- [DATA IN THIS EXERCISE]:
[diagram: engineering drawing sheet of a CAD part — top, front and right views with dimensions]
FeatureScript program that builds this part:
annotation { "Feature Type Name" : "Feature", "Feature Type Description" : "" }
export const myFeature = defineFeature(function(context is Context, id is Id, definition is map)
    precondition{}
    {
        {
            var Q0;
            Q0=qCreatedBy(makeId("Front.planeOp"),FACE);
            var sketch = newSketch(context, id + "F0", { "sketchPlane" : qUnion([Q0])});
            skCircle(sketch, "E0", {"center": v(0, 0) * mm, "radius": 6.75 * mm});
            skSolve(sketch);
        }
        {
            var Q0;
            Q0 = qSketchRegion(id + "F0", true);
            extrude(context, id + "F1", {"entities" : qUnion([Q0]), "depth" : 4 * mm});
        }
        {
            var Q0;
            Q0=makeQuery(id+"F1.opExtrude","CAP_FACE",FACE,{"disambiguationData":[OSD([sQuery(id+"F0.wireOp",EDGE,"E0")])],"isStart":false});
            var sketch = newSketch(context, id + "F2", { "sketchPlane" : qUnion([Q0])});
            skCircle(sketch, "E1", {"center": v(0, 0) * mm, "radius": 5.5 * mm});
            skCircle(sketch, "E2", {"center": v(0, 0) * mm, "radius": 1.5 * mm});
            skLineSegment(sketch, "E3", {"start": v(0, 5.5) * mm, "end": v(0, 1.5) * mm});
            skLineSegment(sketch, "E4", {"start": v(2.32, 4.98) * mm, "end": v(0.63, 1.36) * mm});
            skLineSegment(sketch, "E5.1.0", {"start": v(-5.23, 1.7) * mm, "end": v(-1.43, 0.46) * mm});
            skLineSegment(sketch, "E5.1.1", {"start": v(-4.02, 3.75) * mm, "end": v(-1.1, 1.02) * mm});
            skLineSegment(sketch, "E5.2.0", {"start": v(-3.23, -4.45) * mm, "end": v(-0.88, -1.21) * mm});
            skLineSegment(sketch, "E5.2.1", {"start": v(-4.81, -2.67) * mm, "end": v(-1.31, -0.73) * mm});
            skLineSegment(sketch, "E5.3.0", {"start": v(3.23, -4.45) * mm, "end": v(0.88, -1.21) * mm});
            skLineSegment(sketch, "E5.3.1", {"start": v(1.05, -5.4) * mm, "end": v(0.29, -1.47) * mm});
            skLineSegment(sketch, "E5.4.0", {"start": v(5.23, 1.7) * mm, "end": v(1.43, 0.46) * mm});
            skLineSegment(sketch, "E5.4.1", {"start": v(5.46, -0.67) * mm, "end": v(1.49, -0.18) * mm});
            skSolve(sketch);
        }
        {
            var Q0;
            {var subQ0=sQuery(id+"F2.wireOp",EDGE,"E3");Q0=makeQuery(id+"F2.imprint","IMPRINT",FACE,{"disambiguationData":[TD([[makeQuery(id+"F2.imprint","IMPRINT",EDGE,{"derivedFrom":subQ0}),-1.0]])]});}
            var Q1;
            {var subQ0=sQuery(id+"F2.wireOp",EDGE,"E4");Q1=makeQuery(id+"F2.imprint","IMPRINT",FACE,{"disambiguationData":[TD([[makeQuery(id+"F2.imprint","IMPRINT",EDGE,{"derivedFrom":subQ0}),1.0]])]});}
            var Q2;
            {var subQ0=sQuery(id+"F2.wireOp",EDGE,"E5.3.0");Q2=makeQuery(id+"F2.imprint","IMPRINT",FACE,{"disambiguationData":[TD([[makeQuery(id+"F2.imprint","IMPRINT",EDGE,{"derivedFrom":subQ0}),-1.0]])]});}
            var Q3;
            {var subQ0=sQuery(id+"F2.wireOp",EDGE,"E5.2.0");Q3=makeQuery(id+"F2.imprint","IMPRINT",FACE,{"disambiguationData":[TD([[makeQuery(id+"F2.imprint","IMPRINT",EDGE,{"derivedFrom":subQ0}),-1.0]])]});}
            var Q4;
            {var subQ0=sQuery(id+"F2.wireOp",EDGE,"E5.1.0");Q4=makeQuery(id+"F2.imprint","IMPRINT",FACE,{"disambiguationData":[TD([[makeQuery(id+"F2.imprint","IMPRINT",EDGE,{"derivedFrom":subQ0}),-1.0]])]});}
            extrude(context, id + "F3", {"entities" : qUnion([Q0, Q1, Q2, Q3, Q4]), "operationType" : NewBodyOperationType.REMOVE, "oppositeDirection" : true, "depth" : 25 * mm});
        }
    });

- [WHAT YOU HAVE TO DO]:
Which lines in the records above contain the string "sketchPlane"? Copy each of them in full.

- [EXERCISE RESPONSE]:
            var sketch = newSketch(context, id + "F0", { "sketchPlane" : qUnion([Q0])});
            var sketch = newSketch(context, id + "F2", { "sketchPlane" : qUnion([Q0])});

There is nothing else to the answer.